THE CARPET BOY'S GIFT
Pegi Deitz Shea
, illus. by Leane Morin. Tilbury
, $16.95 (40p) ISBN 0-88448-248-0
This picture book focuses attention on the plight of young carpet workers in Pakistan, while shedding light on the worldwide issue of child labor. Nadeem and his cousin, Amina, toil in a carpet-weaving factory to pay off family debts, though they long to escape their harsh environment and attend school. The author builds a tale around Iqbal Masih, who is already free by the time Nadeem meets him. Although Shea's prose is more colorful and her characters more fully developed in her Tangled Threads: A Hmong Girl's Story
(Children's Forecasts, Sept. 22), the author knowledgeably introduces Nadeem's quandary, outlining the obstacles he faces and the horrible conditions in the factories (e.g., cuts healed with boiling oil, workers coughing up blood and "children, hunched over like barley sacks" at their looms).

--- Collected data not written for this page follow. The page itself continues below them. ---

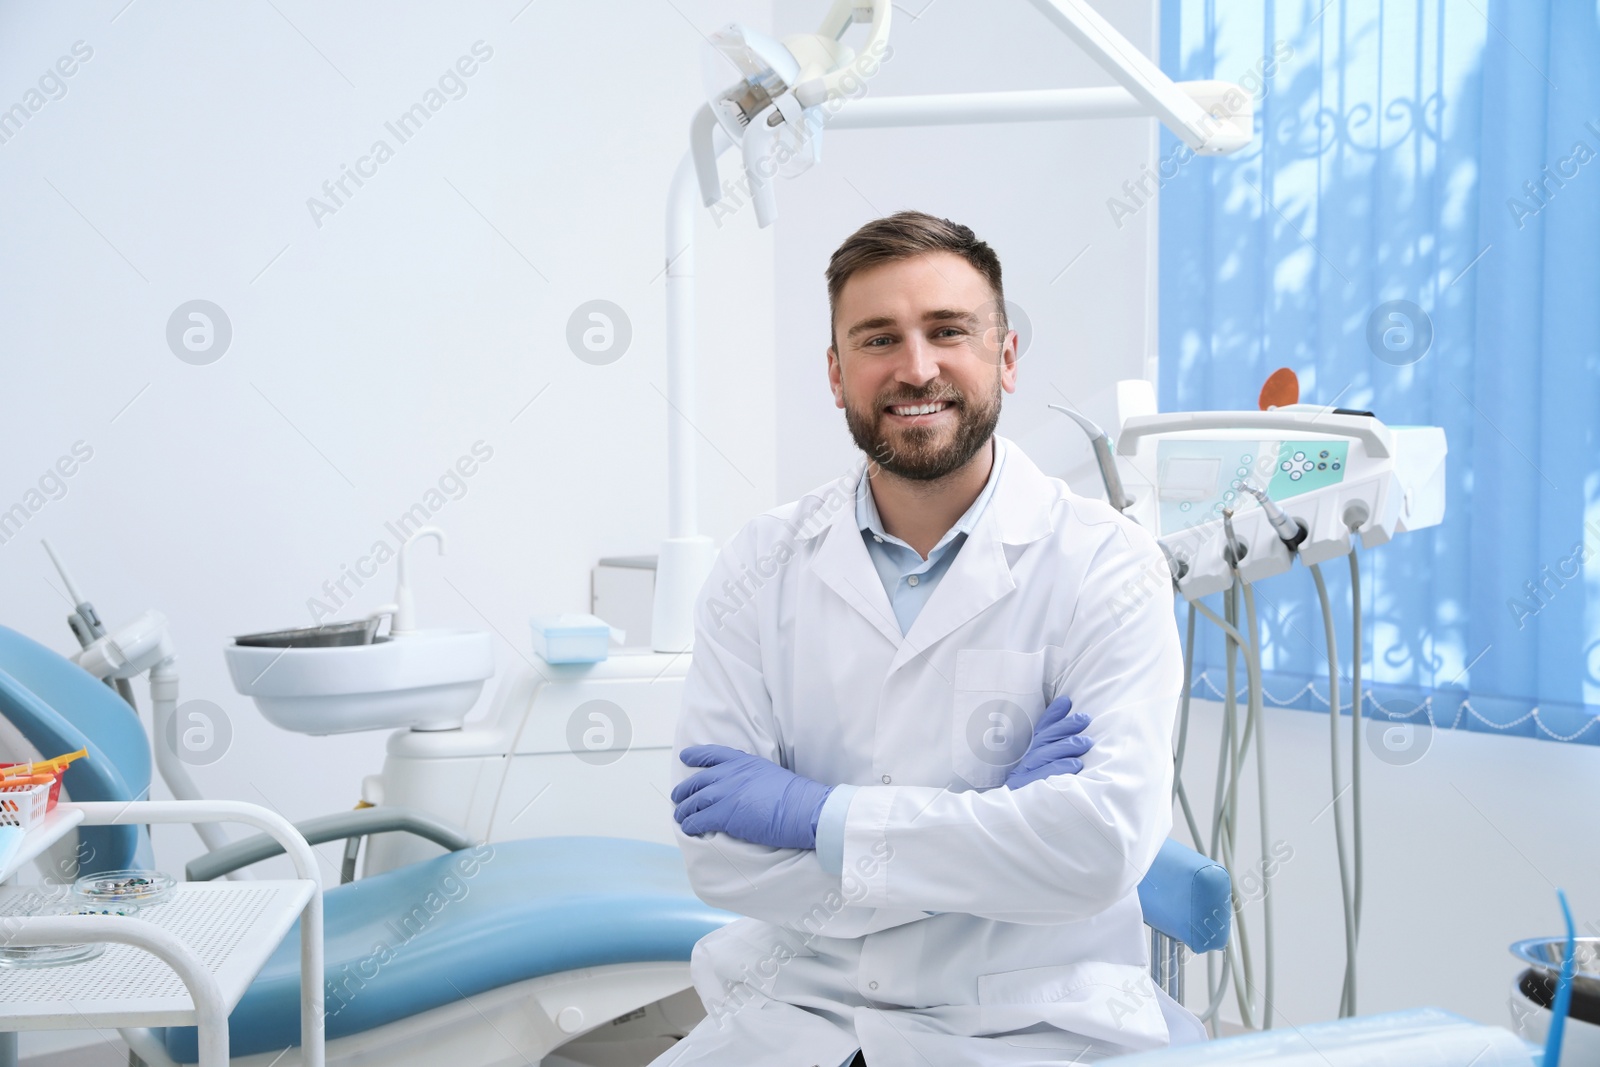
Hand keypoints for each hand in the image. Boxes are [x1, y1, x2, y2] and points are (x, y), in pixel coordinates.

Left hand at [672, 745, 833, 849]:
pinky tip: (689, 830)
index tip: (685, 757)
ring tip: (680, 817)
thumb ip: (751, 777)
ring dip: (684, 811)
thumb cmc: (794, 796)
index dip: (696, 755)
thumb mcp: (770, 774)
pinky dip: (690, 825)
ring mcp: (724, 794)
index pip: (712, 754)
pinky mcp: (723, 814)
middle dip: (684, 790)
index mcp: (742, 761)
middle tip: (678, 797)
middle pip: (697, 781)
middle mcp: (729, 774)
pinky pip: (698, 820)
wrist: (801, 809)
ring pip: (693, 802)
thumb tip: (744, 790)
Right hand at [1006, 696, 1092, 787]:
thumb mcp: (1047, 771)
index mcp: (1028, 757)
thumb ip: (1056, 751)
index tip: (1066, 702)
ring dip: (1066, 746)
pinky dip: (1060, 768)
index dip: (1052, 715)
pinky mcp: (1025, 791)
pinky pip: (1044, 776)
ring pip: (1044, 756)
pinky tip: (1076, 764)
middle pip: (1043, 741)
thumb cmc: (1038, 793)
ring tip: (1086, 741)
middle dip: (1065, 727)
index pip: (1040, 732)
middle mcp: (1023, 764)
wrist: (1016, 831)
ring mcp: (1022, 777)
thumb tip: (1070, 723)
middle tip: (1084, 718)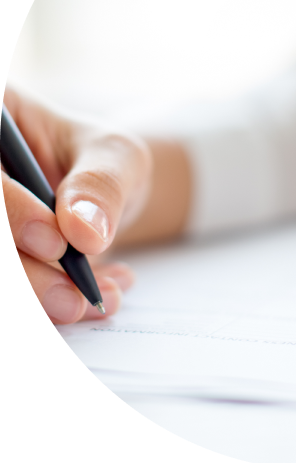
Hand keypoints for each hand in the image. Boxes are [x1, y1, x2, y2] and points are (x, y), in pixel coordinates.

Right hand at [2, 89, 151, 323]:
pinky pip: (14, 287)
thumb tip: (83, 232)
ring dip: (36, 298)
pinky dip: (46, 306)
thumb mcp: (117, 156)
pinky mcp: (0, 254)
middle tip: (72, 300)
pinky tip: (96, 294)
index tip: (56, 243)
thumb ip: (101, 184)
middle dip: (23, 275)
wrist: (104, 197)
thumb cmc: (104, 161)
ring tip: (96, 301)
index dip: (9, 209)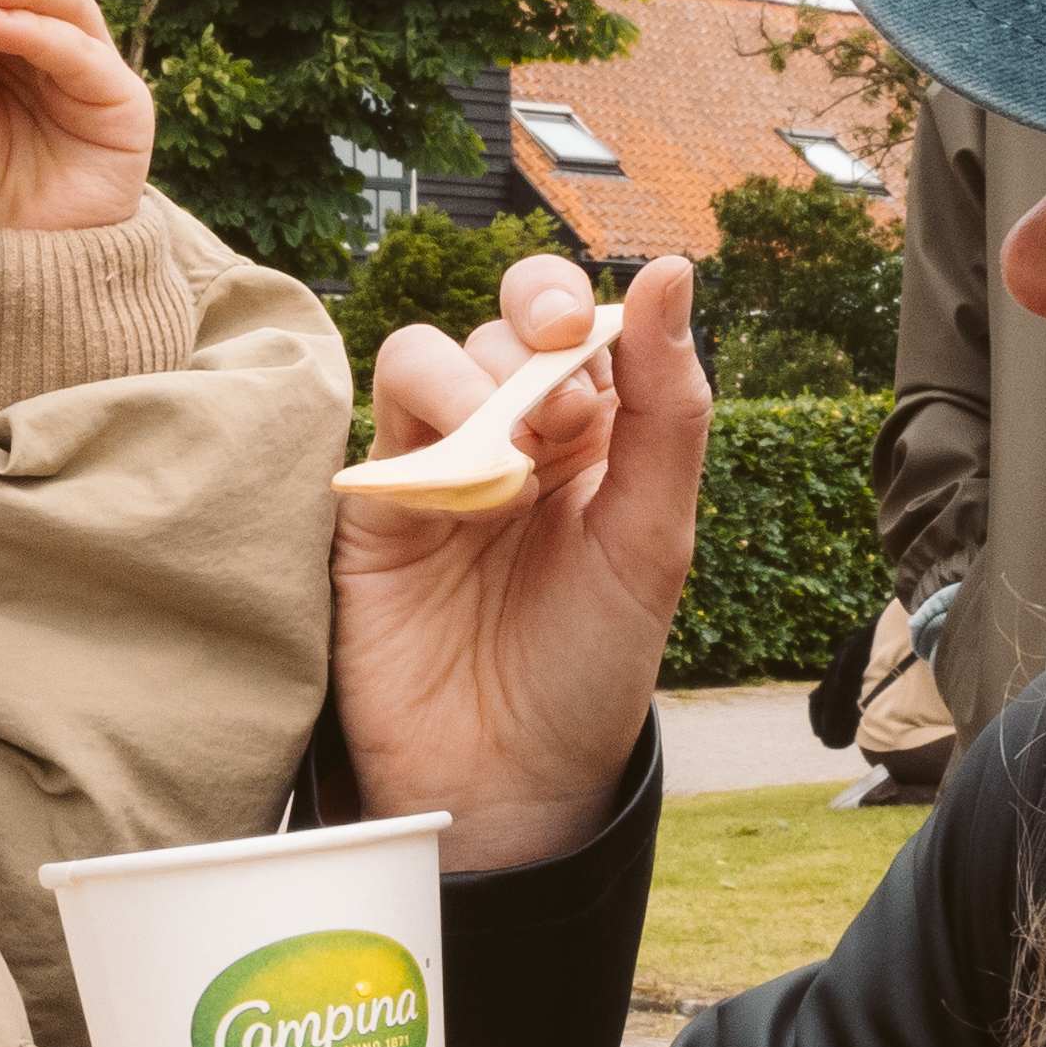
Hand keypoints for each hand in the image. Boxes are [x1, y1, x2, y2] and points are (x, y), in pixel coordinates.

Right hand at [336, 250, 704, 874]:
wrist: (501, 776)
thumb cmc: (588, 665)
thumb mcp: (653, 539)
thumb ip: (668, 410)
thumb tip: (672, 270)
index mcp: (603, 440)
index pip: (597, 327)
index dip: (596, 315)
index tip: (601, 348)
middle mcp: (520, 436)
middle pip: (512, 315)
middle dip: (532, 307)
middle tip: (552, 347)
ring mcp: (440, 460)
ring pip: (432, 351)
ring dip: (473, 379)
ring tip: (506, 468)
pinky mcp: (373, 498)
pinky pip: (373, 414)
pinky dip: (417, 423)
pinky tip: (457, 487)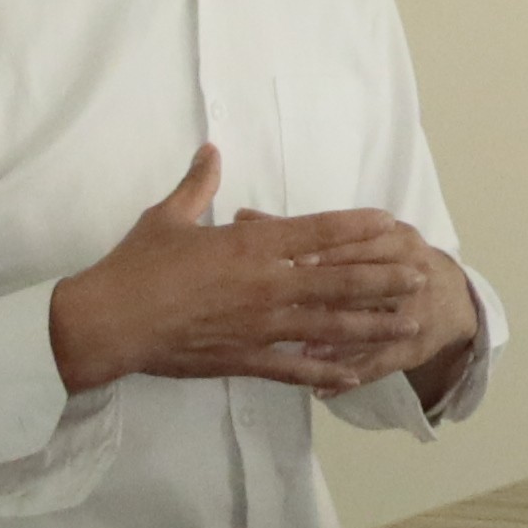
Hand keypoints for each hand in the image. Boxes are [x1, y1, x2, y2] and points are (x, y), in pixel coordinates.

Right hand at [47, 145, 466, 396]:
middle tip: (419, 275)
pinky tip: (352, 376)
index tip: (390, 225)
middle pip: (339, 277)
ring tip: (407, 324)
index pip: (318, 231)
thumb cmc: (135, 266)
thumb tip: (209, 151)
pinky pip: (293, 367)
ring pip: (328, 324)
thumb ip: (197, 185)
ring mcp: (259, 324)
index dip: (358, 227)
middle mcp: (266, 283)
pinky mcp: (243, 359)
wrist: (107, 322)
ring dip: (372, 324)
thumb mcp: (168, 218)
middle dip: (384, 277)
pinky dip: (325, 372)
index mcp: (251, 245)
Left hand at [277, 201, 484, 399]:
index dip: (331, 250)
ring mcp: (416, 313)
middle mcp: (413, 272)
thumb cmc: (389, 261)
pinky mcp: (412, 349)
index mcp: (397, 240)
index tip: (295, 258)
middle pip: (370, 281)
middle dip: (333, 292)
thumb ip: (303, 232)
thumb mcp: (363, 239)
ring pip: (374, 325)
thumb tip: (244, 217)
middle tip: (297, 303)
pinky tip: (319, 390)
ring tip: (304, 350)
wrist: (452, 299)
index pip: (363, 241)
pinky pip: (380, 364)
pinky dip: (350, 377)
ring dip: (339, 338)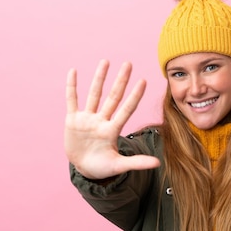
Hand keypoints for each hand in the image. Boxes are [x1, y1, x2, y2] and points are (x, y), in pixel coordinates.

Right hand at [64, 60, 160, 179]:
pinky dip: (72, 87)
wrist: (84, 170)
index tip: (143, 81)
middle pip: (113, 97)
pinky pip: (72, 100)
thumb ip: (137, 163)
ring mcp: (87, 119)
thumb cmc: (103, 168)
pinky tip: (73, 71)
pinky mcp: (72, 120)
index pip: (126, 109)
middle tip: (129, 63)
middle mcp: (102, 121)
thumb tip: (158, 163)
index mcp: (113, 130)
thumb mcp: (119, 166)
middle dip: (120, 81)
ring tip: (106, 61)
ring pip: (94, 94)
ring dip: (99, 78)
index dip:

Inspired by Masih, Nadeem twice organizes fellow child workers to rise up against the unlawful bondage system. He is shackled to his loom after his first attempt, but word of Iqbal's murder inspires a second, this time successful attempt. In an effectively unsettling juxtaposition, Morin (Shy Mama's Halloween
) creates a border around watercolor portraits of the children's hopeful faces in their grim setting, with intricate floral and geometric carpet designs. The final scene of the children walking towards their freedom appropriately breaks out of the borders into a full-bleed spread. Endnotes list resources where more can be learned about illegal child labor and how readers can help. Ages 8-11. (Oct.)